> **Task statement**:
Print every row below verbatim, keeping each field on its own line in the given order.

-------------------------

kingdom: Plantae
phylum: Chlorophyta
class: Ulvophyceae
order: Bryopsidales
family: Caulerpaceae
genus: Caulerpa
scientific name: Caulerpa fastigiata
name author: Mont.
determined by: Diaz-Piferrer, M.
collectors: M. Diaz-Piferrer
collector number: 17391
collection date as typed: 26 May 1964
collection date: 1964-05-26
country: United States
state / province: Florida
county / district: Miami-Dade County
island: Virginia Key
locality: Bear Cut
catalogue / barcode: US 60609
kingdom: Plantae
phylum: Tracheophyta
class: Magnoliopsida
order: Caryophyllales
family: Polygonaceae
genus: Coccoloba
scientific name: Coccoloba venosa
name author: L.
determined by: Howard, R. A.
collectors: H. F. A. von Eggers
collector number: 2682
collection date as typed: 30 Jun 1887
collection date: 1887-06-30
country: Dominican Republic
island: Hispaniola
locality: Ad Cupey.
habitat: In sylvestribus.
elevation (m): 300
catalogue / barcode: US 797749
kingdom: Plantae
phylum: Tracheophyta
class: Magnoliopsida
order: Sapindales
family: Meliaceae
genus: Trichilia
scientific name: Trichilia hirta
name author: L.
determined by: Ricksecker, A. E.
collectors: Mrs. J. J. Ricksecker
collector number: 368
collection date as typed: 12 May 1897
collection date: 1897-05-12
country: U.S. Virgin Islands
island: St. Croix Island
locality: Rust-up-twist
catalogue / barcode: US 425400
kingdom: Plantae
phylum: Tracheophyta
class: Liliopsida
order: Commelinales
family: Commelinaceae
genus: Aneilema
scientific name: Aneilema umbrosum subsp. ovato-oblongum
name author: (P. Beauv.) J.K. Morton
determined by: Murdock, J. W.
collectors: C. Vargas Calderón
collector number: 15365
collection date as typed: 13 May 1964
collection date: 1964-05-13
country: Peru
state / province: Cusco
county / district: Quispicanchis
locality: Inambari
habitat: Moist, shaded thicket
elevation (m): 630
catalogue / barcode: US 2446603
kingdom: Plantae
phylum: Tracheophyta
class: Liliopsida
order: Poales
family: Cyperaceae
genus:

-------------------------

> **Output**:
kingdom: Plantae
phylum: Chlorophyta
class: Ulvophyceae
order: Bryopsidales
family: Caulerpaceae
genus: Caulerpa
scientific name: Caulerpa fastigiata
name author: Mont.
determined by: Diaz-Piferrer, M.
collectors: M. Diaz-Piferrer
collector number: 17391
collection date as typed: 26 May 1964
collection date: 1964-05-26
country: United States
state / province: Florida
county / district: Miami-Dade County
island: Virginia Key
locality: Bear Cut
catalogue / barcode: US 60609
kingdom: Plantae
phylum: Tracheophyta
class: Magnoliopsida
order: Caryophyllales
family: Polygonaceae
genus: Coccoloba
scientific name: Coccoloba venosa
name author: L.
determined by: Howard, R. A.
collectors: H. F. A. von Eggers
collector number: 2682
collection date as typed: 30 Jun 1887
collection date: 1887-06-30
country: Dominican Republic
island: Hispaniola
locality: Ad Cupey.
habitat: In sylvestribus.
elevation (m): 300
catalogue / barcode: US 797749
kingdom: Plantae
phylum: Tracheophyta
class: Magnoliopsida
order: Sapindales
family: Meliaceae
genus: Trichilia
scientific name: Trichilia hirta
name author: L.
determined by: Ricksecker, A. E.
collectors: Mrs. J. J. Ricksecker
collector number: 368
collection date as typed: 12 May 1897
collection date: 1897-05-12
country: U.S. Virgin Islands
island: St. Croix Island
locality: Rust-up-twist
catalogue / barcode: US 425400
kingdom: Plantae
phylum: Tracheophyta
class: Liliopsida
order: Commelinales
family: Commelinaceae
genus: Aneilema
scientific name: Aneilema umbrosum subsp. ovato-oblongum
name author: (P. Beauv.) J.K. Morton
determined by: Murdock, J. W.
collectors: C. Vargas Calderón
collector number: 15365
collection date as typed: 13 May 1964
collection date: 1964-05-13
country: Peru
state / province: Cusco
county / district: Quispicanchis
locality: Inambari
habitat: Moist, shaded thicket
elevation (m): 630
catalogue / barcode: US 2446603
kingdom: Plantae
phylum: Tracheophyta
class: Liliopsida
order: Poales
family: Cyperaceae
genus:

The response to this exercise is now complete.